At the same time, Lim and other analysts say there is a need to monitor the applications and approvals for mortgages.

Among some of the broad cooling measures which had been introduced by Bank Negara for the property sector is the 70% LTV cap on a borrower’s third and subsequent property-financing facility, lowering of the maximum tenure for property loans to 35 years from 45 years, the abolition of DIBs, raising of the real property gains tax and increasing the cap on foreigners buying properties to RM1mil from RM500,000.
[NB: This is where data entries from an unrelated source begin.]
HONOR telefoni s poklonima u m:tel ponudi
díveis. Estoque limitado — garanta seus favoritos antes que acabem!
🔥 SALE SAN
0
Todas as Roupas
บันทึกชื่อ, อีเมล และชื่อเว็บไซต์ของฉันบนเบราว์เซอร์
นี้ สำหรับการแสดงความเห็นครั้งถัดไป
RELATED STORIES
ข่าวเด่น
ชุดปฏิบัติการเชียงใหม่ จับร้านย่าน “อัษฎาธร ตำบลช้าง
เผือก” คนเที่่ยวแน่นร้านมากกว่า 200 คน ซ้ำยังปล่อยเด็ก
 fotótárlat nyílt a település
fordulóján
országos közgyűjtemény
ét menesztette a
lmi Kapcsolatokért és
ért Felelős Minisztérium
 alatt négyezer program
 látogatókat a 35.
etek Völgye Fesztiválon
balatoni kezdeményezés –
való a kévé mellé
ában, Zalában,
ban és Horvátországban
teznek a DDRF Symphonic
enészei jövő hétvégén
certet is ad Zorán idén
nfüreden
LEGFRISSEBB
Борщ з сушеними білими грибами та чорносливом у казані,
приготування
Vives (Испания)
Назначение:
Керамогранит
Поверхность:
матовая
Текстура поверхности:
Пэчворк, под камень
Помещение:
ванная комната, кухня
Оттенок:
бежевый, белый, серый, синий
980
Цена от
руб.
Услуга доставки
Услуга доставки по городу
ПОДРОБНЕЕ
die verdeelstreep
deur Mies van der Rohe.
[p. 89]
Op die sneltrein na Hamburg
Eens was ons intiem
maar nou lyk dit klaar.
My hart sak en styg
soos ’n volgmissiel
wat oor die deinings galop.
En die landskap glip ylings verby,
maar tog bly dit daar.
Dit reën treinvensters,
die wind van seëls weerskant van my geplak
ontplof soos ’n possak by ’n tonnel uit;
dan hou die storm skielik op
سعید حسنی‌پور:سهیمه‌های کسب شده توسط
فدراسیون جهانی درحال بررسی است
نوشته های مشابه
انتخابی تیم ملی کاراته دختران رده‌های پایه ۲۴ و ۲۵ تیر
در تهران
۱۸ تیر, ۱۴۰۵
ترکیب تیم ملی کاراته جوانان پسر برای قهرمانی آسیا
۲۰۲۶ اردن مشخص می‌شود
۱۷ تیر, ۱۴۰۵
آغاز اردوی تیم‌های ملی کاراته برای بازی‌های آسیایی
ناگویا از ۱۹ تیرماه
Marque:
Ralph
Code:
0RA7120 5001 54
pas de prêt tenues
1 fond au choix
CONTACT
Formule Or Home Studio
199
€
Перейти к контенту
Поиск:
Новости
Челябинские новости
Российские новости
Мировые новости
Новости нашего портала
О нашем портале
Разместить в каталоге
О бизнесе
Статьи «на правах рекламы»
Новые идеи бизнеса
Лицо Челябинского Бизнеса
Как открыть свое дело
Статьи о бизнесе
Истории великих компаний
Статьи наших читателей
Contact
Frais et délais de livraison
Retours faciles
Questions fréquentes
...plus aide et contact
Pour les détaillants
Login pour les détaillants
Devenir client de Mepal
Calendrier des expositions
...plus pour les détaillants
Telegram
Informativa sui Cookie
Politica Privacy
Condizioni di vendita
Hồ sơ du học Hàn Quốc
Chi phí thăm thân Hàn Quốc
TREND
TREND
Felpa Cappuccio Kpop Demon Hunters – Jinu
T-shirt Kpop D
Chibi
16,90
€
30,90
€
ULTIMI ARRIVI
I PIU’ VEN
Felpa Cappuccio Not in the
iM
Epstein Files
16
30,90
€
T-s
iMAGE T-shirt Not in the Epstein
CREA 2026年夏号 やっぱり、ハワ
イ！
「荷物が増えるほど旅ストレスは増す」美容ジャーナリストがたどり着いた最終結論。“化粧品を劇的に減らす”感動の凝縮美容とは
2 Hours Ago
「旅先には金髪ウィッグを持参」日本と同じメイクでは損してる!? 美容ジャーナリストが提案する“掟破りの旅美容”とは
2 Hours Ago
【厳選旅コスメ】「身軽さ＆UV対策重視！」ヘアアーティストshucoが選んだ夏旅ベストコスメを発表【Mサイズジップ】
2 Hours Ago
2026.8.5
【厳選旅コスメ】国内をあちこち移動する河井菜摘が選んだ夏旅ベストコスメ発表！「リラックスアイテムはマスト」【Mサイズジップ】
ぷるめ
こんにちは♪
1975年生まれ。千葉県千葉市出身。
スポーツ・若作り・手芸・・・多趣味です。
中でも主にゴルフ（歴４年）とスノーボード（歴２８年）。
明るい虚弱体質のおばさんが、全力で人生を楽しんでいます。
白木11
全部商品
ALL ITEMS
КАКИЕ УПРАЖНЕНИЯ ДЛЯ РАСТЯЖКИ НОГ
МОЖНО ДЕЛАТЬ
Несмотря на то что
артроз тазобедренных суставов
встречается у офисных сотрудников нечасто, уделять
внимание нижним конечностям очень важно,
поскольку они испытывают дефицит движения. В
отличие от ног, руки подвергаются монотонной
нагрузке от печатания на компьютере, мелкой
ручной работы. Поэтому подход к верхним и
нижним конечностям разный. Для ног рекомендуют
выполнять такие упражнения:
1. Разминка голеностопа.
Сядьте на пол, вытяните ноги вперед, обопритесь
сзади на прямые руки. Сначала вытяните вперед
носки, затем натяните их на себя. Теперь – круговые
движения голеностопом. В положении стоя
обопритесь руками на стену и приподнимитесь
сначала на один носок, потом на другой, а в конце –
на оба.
RAM Ratings co-head of financial institution ratings Wong Yin Ching says the rating agency does not expect further restrictions on loans to this sector in the near term with macro prudential measures on property lending gradually achieving their desired impact.

“Although residential property loans grew by a strong 13% in 2014, property loan applications were visibly lower while loan approvals were flat last year.

“This lends support to our view that residential property loan growth will moderate this year.

“These cooling measures have also significantly slowed down growth in higher-risk personal financing and credit card facilities,” she adds.

Sharing the same views as Wong, OCBC Bank (M) Bhd country chief risk officer Jeroen Thijs notes: “The intended effects of the macroprudential and fiscal measures introduced since end 2013 seem to be having an effect as the rate of growth in the housing price index has slowed down markedly.

“As such, we do not anticipate the central bank will introduce any additional measures in the short term.”

On the rising household debt to GDP in Malaysia at 87.9% last year (2013: 86.7%), Wong says while she acknowledges Malaysia’s relatively high household debt to GDP level, RAM Ratings does not expect a systemwide deterioration in household loan quality.

This ratio is expected to stay high, reflecting the fundamental demand for home and vehicle financing by the young population, she says, adding that to date, the asset-quality indicators of household loans remain benign.

Against a backdrop of low employment rate, still-healthy domestic economic growth and accommodative interest rate environment, any slippage in household credit quality is expected to be tolerable, Wong says.